**Dataset content**:
———
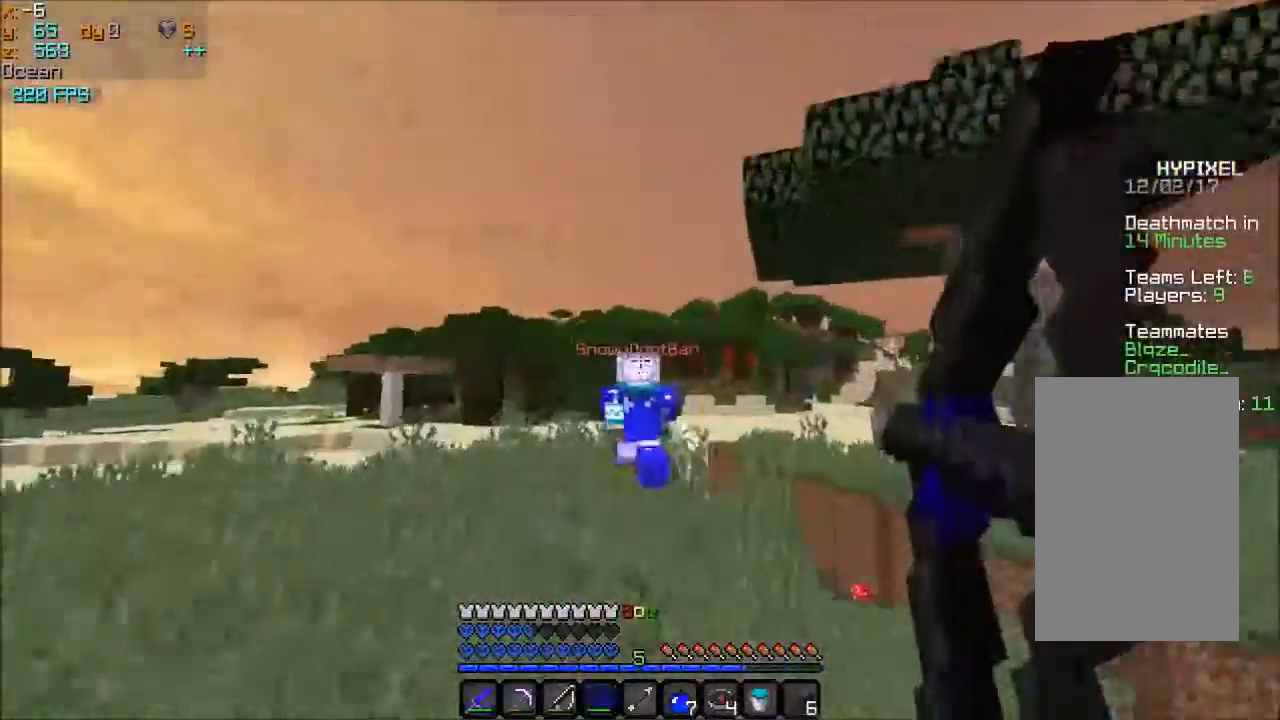
{"keys": ["w"], "mouse": ["right"], "events": [[334, "mouse_left", "down"], [334, "mouse_right", "up"], [434, "mouse_left", "up"], [500, "mouse_right", "down"]]}
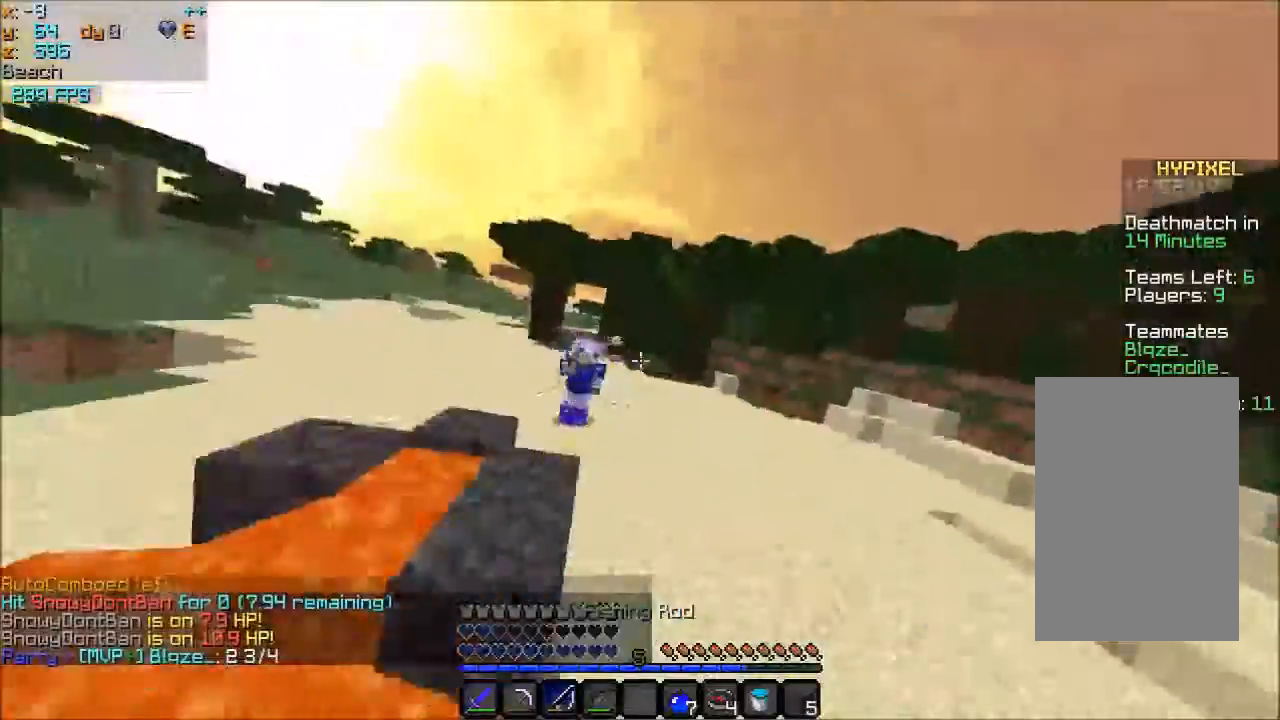
{"keys": ["d", "w"], "mouse": [], "events": [[100, "mouse_right", "up"], [167, "d", "down"], [334, "mouse_right", "down"], [434, "mouse_right", "up"]]}
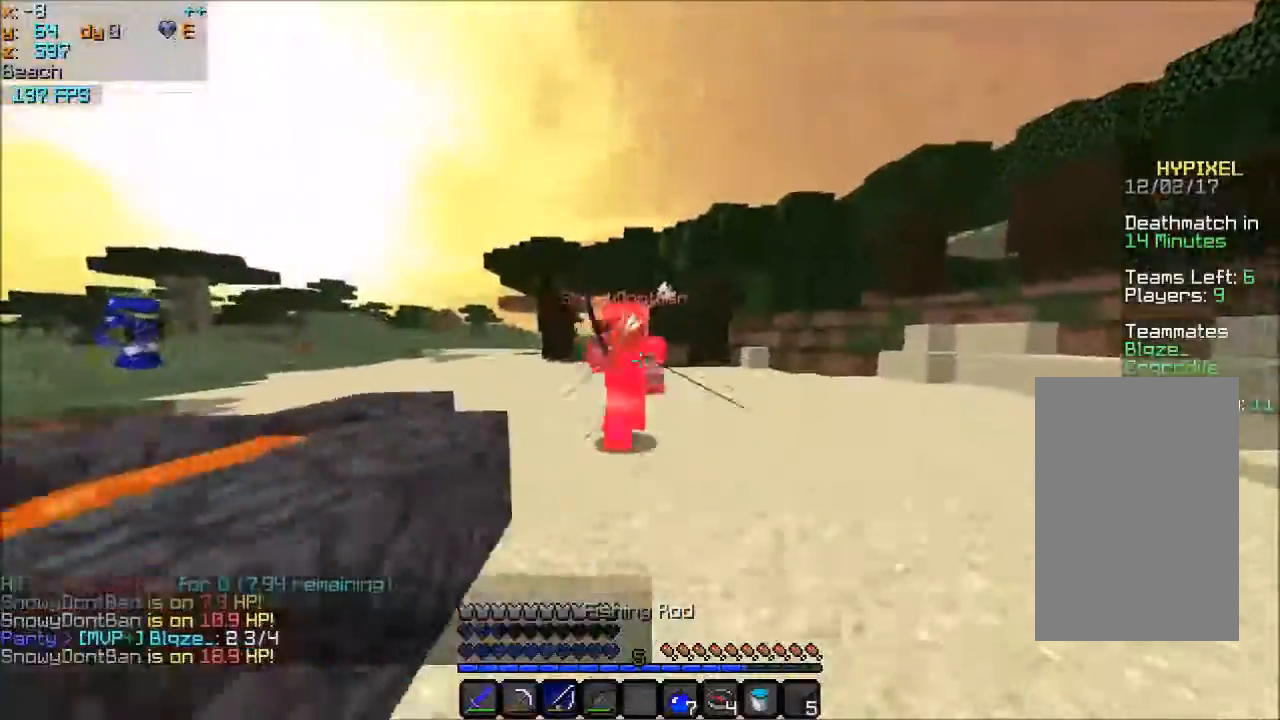
{"keys": ["w"], "mouse": [], "events": [[67, "mouse_right", "down"], [167, "mouse_right", "up"], [233, "d", "up"], [233, "mouse_left", "down"], [267, "mouse_left", "up"], [334, "mouse_left", "down"], [367, "mouse_left", "up"], [434, "mouse_left", "down"], [467, "mouse_left", "up"]]}
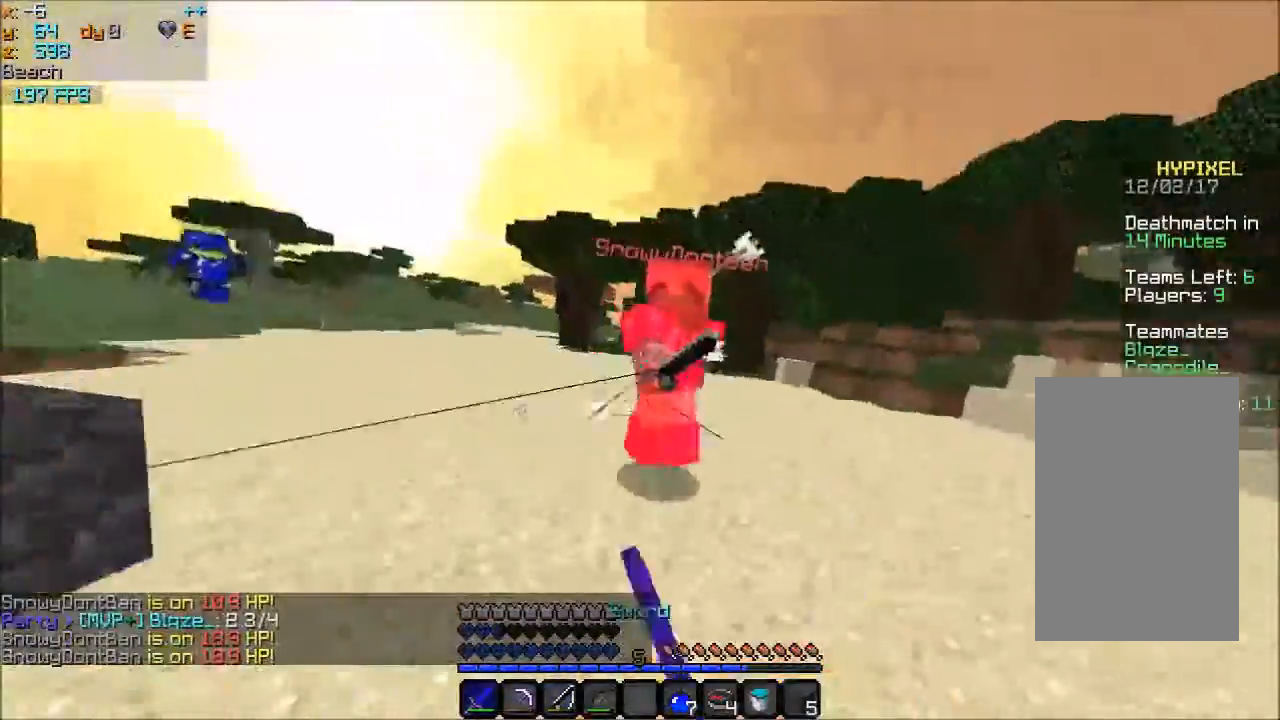
{"keys": ["a", "w"], "mouse": [], "events": [[34, "mouse_left", "down"], [67, "mouse_left", "up"], [234, "a", "down"], [267, "mouse_left", "down"], [334, "mouse_left", "up"], [367, "mouse_left", "down"], [434, "mouse_left", "up"], [468, "mouse_left", "down"], [501, "mouse_left", "up"]]}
———
**Task description**: Write the data above out again exactly, every line of it, and exclude the pictures.

**Written answer**:
{"keys": ["w"], "mouse": ["right"], "events": [[334, "mouse_left", "down"], [334, "mouse_right", "up"], [434, "mouse_left", "up"], [500, "mouse_right", "down"]]}
{"keys": ["d", "w"], "mouse": [], "events": [[100, "mouse_right", "up"], [167, "d", "down"], [334, "mouse_right", "down"], [434, "mouse_right", "up"]]}
{"keys": ["w"], "mouse": [], "events": [[67, "mouse_right", "down"], [167, "mouse_right", "up"], [233, "d", "up"], [233, "mouse_left", "down"], [267, "mouse_left", "up"], [334, "mouse_left", "down"], [367, "mouse_left", "up"], [434, "mouse_left", "down"], [467, "mouse_left", "up"]]}
{"keys": ["a", "w"], "mouse": [], "events": [[34, "mouse_left", "down"], [67, "mouse_left", "up"], [234, "a", "down"], [267, "mouse_left", "down"], [334, "mouse_left", "up"], [367, "mouse_left", "down"], [434, "mouse_left", "up"], [468, "mouse_left", "down"], [501, "mouse_left", "up"]]}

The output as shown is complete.